The subject matter certainly demands coverage in this, the 150th anniversary of the publication of his ground breaking work ‘The Origin of Species’. What it didn’t need, in my view, was to be turned into another atheist argument. Channel 4 has done an admirable job over the last few years of representing various world views, it’s the only channel to devote any serious time to the specific subject of atheism. I’m also quite curious about the series “make me a Christian” which starts this Sunday, but – I should add – more for the comedic value I see in the prospect. That said, I fear I’ll get wound up by it in no time.

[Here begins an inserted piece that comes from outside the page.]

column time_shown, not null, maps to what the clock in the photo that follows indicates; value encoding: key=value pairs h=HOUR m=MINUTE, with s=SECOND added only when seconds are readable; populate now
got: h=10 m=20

In my view, the subject of evolution by natural selection could have been dealt with – and been the better for it – if the subject of religion had been left on the side lines. Leave it as an exercise for the viewer to draw what (to me) are solid conclusions. But accept that there are many biologists and geologists who do find a way to allow evolution to sit side by side with their beliefs (Don’t expect me to explain the mental gymnastics that requires). I simply take Occam’s razor – the simplest explanation is most likely true – quite seriously, and evolution to me does a more than adequate job at explaining our place in the world. Gods only complicate it further, and actual demand far more difficult explanations.

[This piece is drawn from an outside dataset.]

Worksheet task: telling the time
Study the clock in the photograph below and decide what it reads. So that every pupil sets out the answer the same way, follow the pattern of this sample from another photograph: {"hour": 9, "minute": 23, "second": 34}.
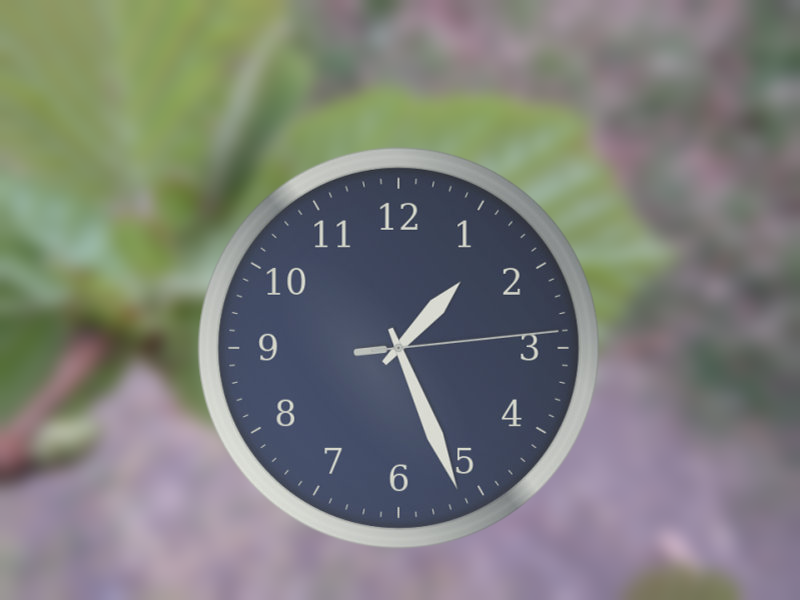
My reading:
{"hour": 1, "minute": 26, "second": 14}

Dawkins’ medium is definitely not television. His written works are elegantly written, and in them he deserves his position at Oxford as the Charles Simonyi chair for the public understanding of Science. But in television I feel he comes across as slightly arrogant, smug, distant and, I’m afraid, somewhat grating over the course of an hour. I’m a big fan, so goodness knows how anybody who wasn’t would feel after settling down for an hour of documentary.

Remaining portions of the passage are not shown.